Switching overvoltages may have times-to-crest from 20–5000 ms and time to half value of less than
20 000 ms. They are generally a result of the following:
— Line energization,
— Faults and fault clearing,
— Load rejections, or
— Switching of capacitive or inductive currents.
In general, the time to crest (wavefront) is of more importance since the critical flashover voltage (CFO) is function of the wavefront. The minimum CFO occurs at the critical wavefront (CWF), which in ms is equal to about 50 times the strike distance in meters (m). For a wavefront smaller or greater than the CWF, the CFO increases.
The CFO increases by about 10% when the wavefront is in the order of 1000 ms to 2000 ms, which usually occurs when employing low-side transformer switching. The distribution of switching overvoltages is obtained using a transient program where the breakers are randomly closed or reclosed 200 to 400 times.

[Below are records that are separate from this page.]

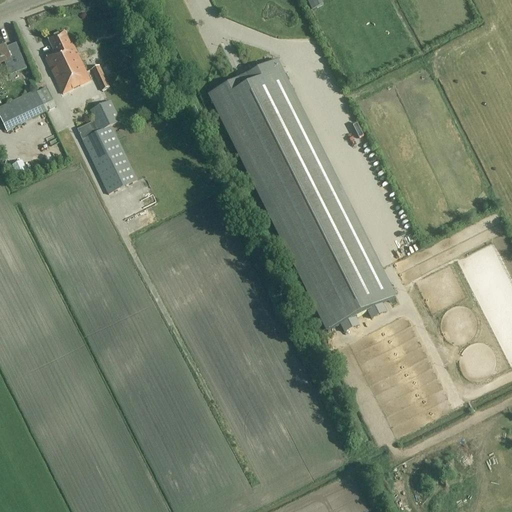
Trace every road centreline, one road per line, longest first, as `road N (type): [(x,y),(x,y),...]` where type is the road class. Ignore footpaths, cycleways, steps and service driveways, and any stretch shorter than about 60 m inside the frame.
road 1 (track): [(511,377),(456,404),(407,308)]
road 2 (track): [(511,400),(399,455),(390,443)]
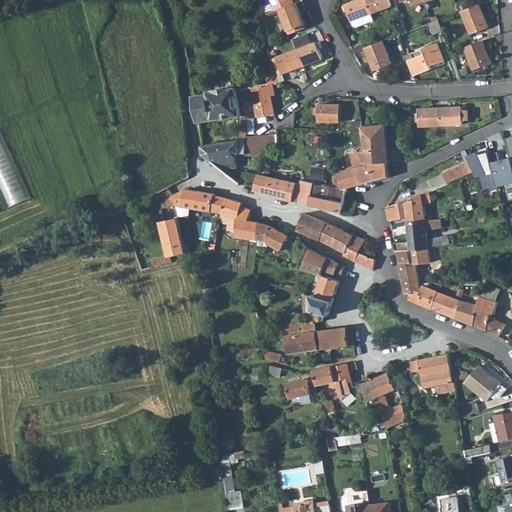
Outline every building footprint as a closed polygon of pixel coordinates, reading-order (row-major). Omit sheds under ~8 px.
[(288,0),(271,0),(274,6),(276,10),(281,8),(291,5),(289,0),(288,0)] [(374,20),(372,13),(366,0),(358,0),(346,5),(352,20),(354,25),(357,26),(366,23),(374,20)] [(366,0),(372,13),(392,6),(389,0),(366,0)] [(281,8),(283,13),(290,34),(305,28),(298,8),(296,3),(293,4),(291,5),(281,8)] [(489,27),(481,4),(462,11),(471,34),(489,27)] [(251,20),(263,18),(262,15),(260,5),(249,7),(251,20)] [(434,34),(443,30),(439,20),(431,22),(430,23),(434,34)] [(355,28),(347,31),(350,38),(358,35),(355,28)] [(311,45),(307,34),(293,39),(297,51),(303,66),(323,58),(319,49),(322,48),(319,41),(311,45)] [(392,64),(383,41),(382,41),(365,47),(374,71),(392,64)] [(491,64),(483,41),(465,47),(474,70),(491,64)] [(425,54),(408,61),(413,75),(431,69),(429,66),(443,60),(437,44),(423,49),(425,54)] [(423,49),(406,55),(408,61),(425,54),(423,49)] [(279,74),(303,66),(297,51),(274,58),(279,74)] [(277,75),(273,76),(267,77),(269,85),(274,84),(279,83),(277,75)] [(275,90),(274,84),(269,85),(253,88),(258,117),(275,114),(271,96),(270,90),(275,90)] [(198,121),(239,116),(242,116),(239,99),(237,90),(237,88),(209,92),(209,94),(195,96),(198,121)] [(248,98),(246,89),(237,90),(239,99),(248,98)] [(340,105),(319,104),(318,121),(340,122),(340,105)] [(462,107),(440,108),(441,125),(463,124),(462,120),(468,120),(468,110),(462,110),(462,107)] [(419,126),(441,125),(440,108),(418,109),(419,126)] [(294,128),(294,113),(280,125),(280,127),(294,128)] [(245,116),(242,116),(239,116),(240,139),(247,139),(245,116)] [(383,124),(363,127),(366,152),(370,164),(388,161),(383,124)] [(0,128),(0,154),(2,154),(2,155),(9,152),(0,128)] [(238,153),(241,153),(240,141),(202,146),(203,154),(226,172),(226,167),(237,168),(238,153)] [(463,155),(466,162),(472,173),(474,179),(479,177),(484,192),(497,187),(488,153),(486,147),(463,155)] [(511,190),(511,169),(508,157),(500,159),(498,151),(488,153),(497,187),(506,186),(508,191),(511,190)] [(356,166),(355,166),(360,184),(390,176),(389,170),(388,161),(370,164),(366,152),(353,152),(356,166)] [(444,175),(448,184),(472,173),(466,162),(444,175)] [(339,171),(344,188),(345,188),(360,184),(355,166),(339,171)] [(257,186),(259,175),(242,172),(241,183),(255,185),(257,186)] [(297,184),(259,175),(257,186),(255,185),(254,190),(271,194),(271,195),(283,199),(292,202),(297,184)] [(302,180),(296,202),(308,205),(315,183),(315,182),(302,180)] [(344,188),(328,185),(315,183),(308,205),(317,207),(317,206),(342,212),(348,189),(345,188),(344,188)] [(176,206),(223,213),(226,197),(215,195),(216,193),(186,188),(174,194),(176,206)] [(429,203),(428,192),(414,198),(388,208),(390,220),(407,218),(408,222),(425,220),(425,214),(424,204),(429,203)] [(236,237),(259,239),(261,222),(248,221),(252,209),(242,206),(243,202),(226,197),(223,213),(221,222),(236,227),(236,237)] [(322,240),(328,223),(304,214),(298,230),(322,240)] [(158,221),(165,257),(171,256),(186,252),(178,217),(158,221)] [(427,235),(425,220),(408,222),(410,241),(395,243),(396,252),(398,251),(415,249),(428,247),(450,244),(449,236),(428,239),(427,235)] [(290,246),(294,238),(274,227),(261,222),(259,239),(269,241),(268,243),(269,244),(282,250),(285,244),(290,246)] [(410,241),(408,222),(391,224),(395,243),(410,241)] [(322,240),(343,251),(347,245),(353,236),(334,226),(328,223),(322,240)] [(353,236),(347,245),(358,250),(364,240),(353,235),(353,236)] [(376,258),(376,251),(364,246),(365,241),(364,240),(358,250),(376,258)] [(342,254),(372,268),(376,258),(358,250),(347,245),(343,251),(342,254)] [(429,263),(428,247),(415,249),(416,265),(429,263)] [(325,269),(336,274),(342,276),(345,265),(340,263),(330,257),(318,251),(312,248),(303,269),(322,275),(325,269)] [(416,265),(415,249),(398,251),(401,267),(416,265)] [(152,260),(153,267),(173,262),(171,256),(165,257),(152,260)] [(419,293),(416,265),(401,267),(402,277),(406,293),(411,293),(419,293)] [(324,275),(317,296),(334,301),(340,280),(324,275)] [(213,299),(210,283),(203,284),(206,300),(213,299)] [(427,288),(421,286),(419,293),(411,293),(410,298),(434,308),(439,293),(427,288)] [(488,287),(483,286),(481,296),(496,302),(500,290),(488,287)] [(460,300),(439,293),(434,308),(474,325),(479,305),(460,300)] [(325,315),(329,316),(334,301),(317,296),(312,294),(313,311),(308,311),(309,322),(316,321),(323,320),(325,315)] [(496,302),(481,296),(479,305),(474,325),(487,330),(498,336),(506,325),(491,315),(492,313),(494,314),(498,302),(496,302)] [(259,319),(256,305),(251,306),(253,320),(259,319)] [(291,353),(319,349),(317,331),(316,321),(309,322),(285,324),(289,336),(291,353)] [(319,349),(354,345),(352,327),(326,330),(317,331),(319,349)] [(280,355),(265,350),(266,359),(278,362),(280,355)] [(450,393),(455,392),(453,379),(452,367),(450,353),(411,361),(412,372),(422,370),(426,387),(448,382),(450,393)] [(335,366),(314,369),(318,385),(333,381),(347,379),(350,389),(353,388),(350,371),(357,370),(355,361),(342,364),(335,366)] [(282,368),(269,365),(268,368),(272,369),(270,374),(280,377),(282,368)] [(480,366),(465,383),(486,401),(490,396),(494,399),(501,397),(506,390),(500,384),(480,366)] [(466,371),(452,367),(453,379),(467,379),(466,371)] [(388,373),(368,381),(375,397),(382,413),(391,409),(384,394),(396,389),(388,373)] [(287,382),(290,398),(316,393),(314,381),(308,382),(308,379),(287,382)] [(341,394),(343,400),(344,399),(351,393),(350,389),(347,379),(333,381),(334,385),(340,384),(343,393),(341,394)] [(365,402),(375,397),(368,381),(358,386),(365,402)] [(352,392),(351,393),(344,399),(345,400),(348,399),(350,401),(355,396),(352,392)] [(335,408),(332,399),(324,402),(327,412),(335,408)] [(476,404),(458,411),(459,419),(479,413),(476,404)] [(496,422),(489,424),(494,443),(511,438),(511,413),(495,417),(496,422)] [(361,440),(360,431),(349,434),(351,442),(361,440)] [(338,445),(351,442),(349,434),(341,435),(328,438),(330,450),(339,448),(338,445)] [(248,446),(264,444),(262,435),(247,438),(248,446)] [(477,448),(464,452),(465,459),(479,456),(477,448)] [(511,457),(500,460),(502,472),(492,474),(495,488),(511,484),(511,457)] [(323,459),(313,461),(315,473),(325,472),(323,459)] [(233,477),(226,477),(230,507),(244,506),(241,489),(235,490),(233,477)] [(359,493),(360,503),(371,502),(369,492),(359,493)] [(348,511),(372,511),(371,504),(371,502),(360,503),(356,504),(355,495),(347,496),(345,498),(346,507),(348,507),(348,511)] [(458,511),(456,496),(440,498),(442,511),(458,511)] [(331,511),(330,502),(315,505),(314,502),(294,506),(295,511),(291,511),(331,511)] [(391,511),(390,502),(371,504),(372,511),(391,511)]
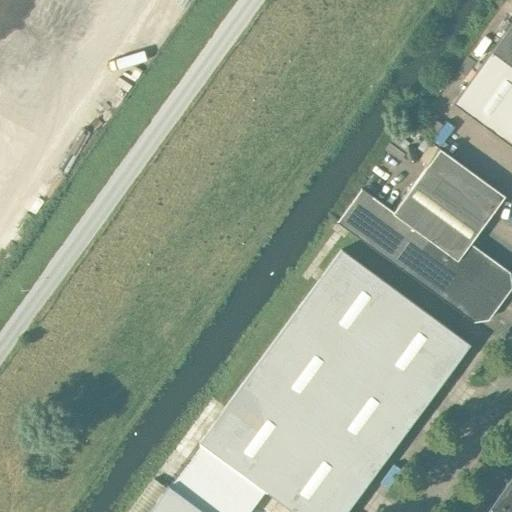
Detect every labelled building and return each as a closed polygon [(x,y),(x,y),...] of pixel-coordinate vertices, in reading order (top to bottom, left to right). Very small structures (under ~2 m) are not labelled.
[(511,20),(452,103),(511,147),(511,20)] [(509,272),(469,243),(504,196),(439,148),(393,211),(361,188),(336,221),(473,321),(487,319),(511,286),(509,272)] [(345,511),(469,344),(450,330),(341,250),(199,442),(293,511),(345,511)] [(511,511),(511,473),(484,511),(511,511)] [(204,511),(167,484),(146,511),(204,511)]
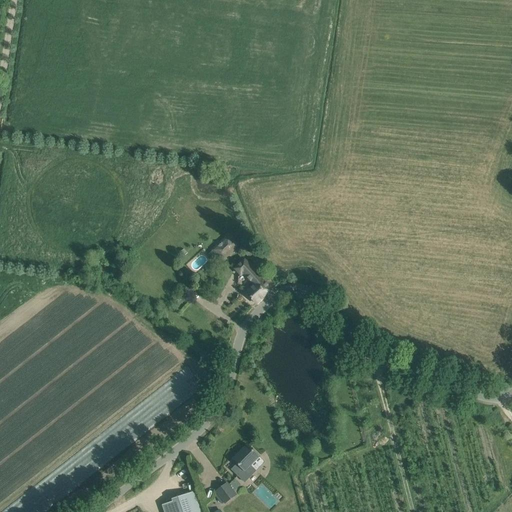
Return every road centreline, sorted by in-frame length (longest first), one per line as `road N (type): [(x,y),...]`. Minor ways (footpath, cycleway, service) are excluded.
road 1 (unclassified): [(96,511),(197,433),(223,402),(251,318),(287,290),(312,294),(355,346),(380,360),(485,396),(511,394)]
road 2 (track): [(380,360),(416,511)]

These overvoltages are then statistically analyzed to obtain a probability distribution, which approximates the data. Several distribution functions have been used, e.g., Gaussian, extreme-value Weibull. However, a Gaussian or normal distribution is used most frequently.
This distribution is defined by its 2% value, called the statistical switching overvoltage (E2), and by its standard deviations in pu of E2. The standard deviation pu is:
s/E2. To clarify the definition, E2 means that 2% of the switching overvoltages equal or exceed E2. The shape of the distribution may be affected by the surge controlling action of an arrester. Typically the gapless arrester modifies the reflected wave and reduces the voltage stress caused by the return wave.